→ What you will do:
Set down every entry again exactly as it stands below.

→ Given records:
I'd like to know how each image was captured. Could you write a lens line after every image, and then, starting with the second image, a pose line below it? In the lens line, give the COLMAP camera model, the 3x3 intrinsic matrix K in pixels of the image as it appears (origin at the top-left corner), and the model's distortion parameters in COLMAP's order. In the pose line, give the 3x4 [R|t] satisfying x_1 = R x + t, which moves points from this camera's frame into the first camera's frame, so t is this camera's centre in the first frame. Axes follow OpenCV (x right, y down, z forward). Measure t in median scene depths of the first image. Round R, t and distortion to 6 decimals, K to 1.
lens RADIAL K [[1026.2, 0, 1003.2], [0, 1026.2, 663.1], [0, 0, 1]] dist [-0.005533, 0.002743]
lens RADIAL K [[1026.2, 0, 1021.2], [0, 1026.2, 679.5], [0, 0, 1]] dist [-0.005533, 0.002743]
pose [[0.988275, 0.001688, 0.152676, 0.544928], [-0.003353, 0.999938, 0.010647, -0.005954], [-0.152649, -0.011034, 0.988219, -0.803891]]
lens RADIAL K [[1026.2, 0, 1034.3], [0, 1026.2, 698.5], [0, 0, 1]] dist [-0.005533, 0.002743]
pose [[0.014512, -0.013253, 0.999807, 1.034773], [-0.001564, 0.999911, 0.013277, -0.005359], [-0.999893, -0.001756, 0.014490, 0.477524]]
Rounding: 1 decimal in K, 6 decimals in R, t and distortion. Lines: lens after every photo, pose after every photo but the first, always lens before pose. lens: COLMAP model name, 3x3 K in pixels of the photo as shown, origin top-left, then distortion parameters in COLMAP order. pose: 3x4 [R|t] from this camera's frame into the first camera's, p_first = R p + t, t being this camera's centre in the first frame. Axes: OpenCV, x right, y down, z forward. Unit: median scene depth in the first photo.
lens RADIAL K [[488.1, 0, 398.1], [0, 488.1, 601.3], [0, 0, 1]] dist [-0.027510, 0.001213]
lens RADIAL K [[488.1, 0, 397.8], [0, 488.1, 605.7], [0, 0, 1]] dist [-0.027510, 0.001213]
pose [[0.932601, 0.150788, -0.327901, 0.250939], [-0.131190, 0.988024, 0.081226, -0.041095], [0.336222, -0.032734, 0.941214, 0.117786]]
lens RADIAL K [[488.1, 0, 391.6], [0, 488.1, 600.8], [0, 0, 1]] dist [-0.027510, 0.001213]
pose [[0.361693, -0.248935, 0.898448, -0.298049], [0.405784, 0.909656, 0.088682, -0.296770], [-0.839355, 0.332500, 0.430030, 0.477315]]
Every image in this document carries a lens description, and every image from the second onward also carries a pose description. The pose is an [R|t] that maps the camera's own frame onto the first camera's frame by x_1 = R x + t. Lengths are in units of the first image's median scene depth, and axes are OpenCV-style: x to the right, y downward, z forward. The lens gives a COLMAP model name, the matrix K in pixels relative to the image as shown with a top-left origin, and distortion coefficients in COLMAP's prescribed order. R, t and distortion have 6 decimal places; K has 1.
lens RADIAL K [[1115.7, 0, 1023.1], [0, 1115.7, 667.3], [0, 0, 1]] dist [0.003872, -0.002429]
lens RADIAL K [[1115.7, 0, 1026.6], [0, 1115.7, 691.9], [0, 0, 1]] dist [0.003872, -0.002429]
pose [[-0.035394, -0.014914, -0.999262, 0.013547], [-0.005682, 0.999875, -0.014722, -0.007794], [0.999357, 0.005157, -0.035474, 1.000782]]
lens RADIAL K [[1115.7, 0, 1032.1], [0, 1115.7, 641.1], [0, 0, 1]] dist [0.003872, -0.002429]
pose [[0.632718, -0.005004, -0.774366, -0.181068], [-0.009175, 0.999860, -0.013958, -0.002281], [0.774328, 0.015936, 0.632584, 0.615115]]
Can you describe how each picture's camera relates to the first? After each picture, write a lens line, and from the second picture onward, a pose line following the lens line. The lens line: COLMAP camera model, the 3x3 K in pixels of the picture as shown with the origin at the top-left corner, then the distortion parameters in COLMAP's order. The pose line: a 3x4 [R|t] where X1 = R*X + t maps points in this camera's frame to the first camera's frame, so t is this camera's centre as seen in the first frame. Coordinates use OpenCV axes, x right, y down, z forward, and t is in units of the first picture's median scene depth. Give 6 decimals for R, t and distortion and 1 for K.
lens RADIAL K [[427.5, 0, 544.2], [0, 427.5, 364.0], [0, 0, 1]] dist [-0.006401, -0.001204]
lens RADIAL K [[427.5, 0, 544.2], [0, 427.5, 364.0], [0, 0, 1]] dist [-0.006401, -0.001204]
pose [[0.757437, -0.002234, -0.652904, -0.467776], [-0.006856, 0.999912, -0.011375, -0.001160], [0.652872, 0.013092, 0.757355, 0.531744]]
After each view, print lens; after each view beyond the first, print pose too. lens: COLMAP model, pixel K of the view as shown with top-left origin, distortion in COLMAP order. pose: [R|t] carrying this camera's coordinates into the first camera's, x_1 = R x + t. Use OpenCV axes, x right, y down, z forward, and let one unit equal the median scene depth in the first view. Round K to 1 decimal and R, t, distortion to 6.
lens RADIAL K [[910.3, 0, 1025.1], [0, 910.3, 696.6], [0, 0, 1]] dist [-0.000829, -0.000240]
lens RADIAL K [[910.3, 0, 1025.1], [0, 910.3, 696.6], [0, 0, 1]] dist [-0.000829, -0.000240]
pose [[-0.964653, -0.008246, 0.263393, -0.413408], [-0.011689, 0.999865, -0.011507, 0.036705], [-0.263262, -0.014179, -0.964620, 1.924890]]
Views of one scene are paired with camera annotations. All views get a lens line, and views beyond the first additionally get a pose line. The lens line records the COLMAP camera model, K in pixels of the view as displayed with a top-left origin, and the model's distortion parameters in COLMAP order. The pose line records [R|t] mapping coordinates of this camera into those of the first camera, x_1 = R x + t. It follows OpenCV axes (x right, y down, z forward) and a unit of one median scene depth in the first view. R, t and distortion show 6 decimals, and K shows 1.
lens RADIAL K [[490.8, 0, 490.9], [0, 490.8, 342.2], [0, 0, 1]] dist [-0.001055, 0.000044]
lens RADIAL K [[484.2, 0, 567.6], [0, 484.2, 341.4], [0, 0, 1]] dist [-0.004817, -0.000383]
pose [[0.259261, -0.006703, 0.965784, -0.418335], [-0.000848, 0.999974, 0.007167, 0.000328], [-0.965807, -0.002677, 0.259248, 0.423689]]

→ Solution to the exercise:
I'd like to know how each image was captured. Could you write a lens line after every image, and then, starting with the second image, a pose line below it? In the lens line, give the COLMAP camera model, the 3x3 intrinsic matrix K in pixels of the image as it appears (origin at the top-left corner), and the model's distortion parameters in COLMAP's order. In the pose line, give the 3x4 [R|t] satisfying x_1 = R x + t, which moves points from this camera's frame into the first camera's frame, so t is this camera's centre in the first frame. Axes follow OpenCV (x right, y down, z forward). Measure t in median scene depths of the first image. Round R, t and distortion to 6 decimals, K to 1.
lens RADIAL K [[1026.2, 0, 1003.2], [0, 1026.2, 663.1], [0, 0, 1]] dist [-0.005533, 0.002743]
lens RADIAL K [[1026.2, 0, 1021.2], [0, 1026.2, 679.5], [0, 0, 1]] dist [-0.005533, 0.002743]
pose [[0.988275, 0.001688, 0.152676, 0.544928], [-0.003353, 0.999938, 0.010647, -0.005954], [-0.152649, -0.011034, 0.988219, -0.803891]]
lens RADIAL K [[1026.2, 0, 1034.3], [0, 1026.2, 698.5], [0, 0, 1]] dist [-0.005533, 0.002743]
pose [[0.014512, -0.013253, 0.999807, 1.034773], [-0.001564, 0.999911, 0.013277, -0.005359], [-0.999893, -0.001756, 0.014490, 0.477524]]
Rounding: 1 decimal in K, 6 decimals in R, t and distortion. Lines: lens after every photo, pose after every photo but the first, always lens before pose. lens: COLMAP model name, 3x3 K in pixels of the photo as shown, origin top-left, then distortion parameters in COLMAP order. pose: 3x4 [R|t] from this camera's frame into the first camera's, p_first = R p + t, t being this camera's centre in the first frame. Axes: OpenCV, x right, y down, z forward. Unit: median scene depth in the first photo.
lens RADIAL K [[488.1, 0, 398.1], [0, 488.1, 601.3], [0, 0, 1]] dist [-0.027510, 0.001213]
lens RADIAL K [[488.1, 0, 397.8], [0, 488.1, 605.7], [0, 0, 1]] dist [-0.027510, 0.001213]
pose [[0.932601, 0.150788, -0.327901, 0.250939], [-0.131190, 0.988024, 0.081226, -0.041095], [0.336222, -0.032734, 0.941214, 0.117786]]
lens RADIAL K [[488.1, 0, 391.6], [0, 488.1, 600.8], [0, 0, 1]] dist [-0.027510, 0.001213]
pose [[0.361693, -0.248935, 0.898448, -0.298049], [0.405784, 0.909656, 0.088682, -0.296770], [-0.839355, 0.332500, 0.430030, 0.477315]]
Every image in this document carries a lens description, and every image from the second onward also carries a pose description. The pose is an [R|t] that maps the camera's own frame onto the first camera's frame by x_1 = R x + t. Lengths are in units of the first image's median scene depth, and axes are OpenCV-style: x to the right, y downward, z forward. The lens gives a COLMAP model name, the matrix K in pixels relative to the image as shown with a top-left origin, and distortion coefficients in COLMAP's prescribed order. R, t and distortion have 6 decimal places; K has 1.
lens RADIAL K [[1115.7, 0, 1023.1], [0, 1115.7, 667.3], [0, 0, 1]] dist [0.003872, -0.002429]
lens RADIAL K [[1115.7, 0, 1026.6], [0, 1115.7, 691.9], [0, 0, 1]] dist [0.003872, -0.002429]
pose [[-0.035394, -0.014914, -0.999262, 0.013547], [-0.005682, 0.999875, -0.014722, -0.007794], [0.999357, 0.005157, -0.035474, 1.000782]]
lens RADIAL K [[1115.7, 0, 1032.1], [0, 1115.7, 641.1], [0, 0, 1]] dist [0.003872, -0.002429]
pose [[0.632718, -0.005004, -0.774366, -0.181068], [-0.009175, 0.999860, -0.013958, -0.002281], [0.774328, 0.015936, 0.632584, 0.615115]]
Can you describe how each picture's camera relates to the first? After each picture, write a lens line, and from the second picture onward, a pose line following the lens line. The lens line: COLMAP camera model, the 3x3 K in pixels of the picture as shown with the origin at the top-left corner, then the distortion parameters in COLMAP's order. The pose line: a 3x4 [R|t] where X1 = R*X + t maps points in this camera's frame to the first camera's frame, so t is this camera's centre as seen in the first frame. Coordinates use OpenCV axes, x right, y down, z forward, and t is in units of the first picture's median scene depth. Give 6 decimals for R, t and distortion and 1 for K.
lens RADIAL K [[427.5, 0, 544.2], [0, 427.5, 364.0], [0, 0, 1]] dist [-0.006401, -0.001204]
lens RADIAL K [[427.5, 0, 544.2], [0, 427.5, 364.0], [0, 0, 1]] dist [-0.006401, -0.001204]
pose [[0.757437, -0.002234, -0.652904, -0.467776], [-0.006856, 0.999912, -0.011375, -0.001160], [0.652872, 0.013092, 0.757355, 0.531744]]
After each view, print lens; after each view beyond the first, print pose too. lens: COLMAP model, pixel K of the view as shown with top-left origin, distortion in COLMAP order. pose: [R|t] carrying this camera's coordinates into the first camera's, x_1 = R x + t. Use OpenCV axes, x right, y down, z forward, and let one unit equal the median scene depth in the first view. Round K to 1 decimal and R, t, distortion to 6.
lens RADIAL K [[910.3, 0, 1025.1], [0, 910.3, 696.6], [0, 0, 1]] dist [-0.000829, -0.000240]
lens RADIAL K [[910.3, 0, 1025.1], [0, 910.3, 696.6], [0, 0, 1]] dist [-0.000829, -0.000240]
pose [[-0.964653, -0.008246, 0.263393, -0.413408], [-0.011689, 0.999865, -0.011507, 0.036705], [-0.263262, -0.014179, -0.964620, 1.924890]]
Views of one scene are paired with camera annotations. All views get a lens line, and views beyond the first additionally get a pose line. The lens line records the COLMAP camera model, K in pixels of the view as displayed with a top-left origin, and the model's distortion parameters in COLMAP order. The pose line records [R|t] mapping coordinates of this camera into those of the first camera, x_1 = R x + t. It follows OpenCV axes (x right, y down, z forward) and a unit of one median scene depth in the first view. R, t and distortion show 6 decimals, and K shows 1.
lens RADIAL K [[490.8, 0, 490.9], [0, 490.8, 342.2], [0, 0, 1]] dist [-0.001055, 0.000044]
lens RADIAL K [[484.2, 0, 567.6], [0, 484.2, 341.4], [0, 0, 1]] dist [-0.004817, -0.000383]
pose [[0.259261, -0.006703, 0.965784, -0.418335], [-0.000848, 0.999974, 0.007167, 0.000328], [-0.965807, -0.002677, 0.259248, 0.423689]]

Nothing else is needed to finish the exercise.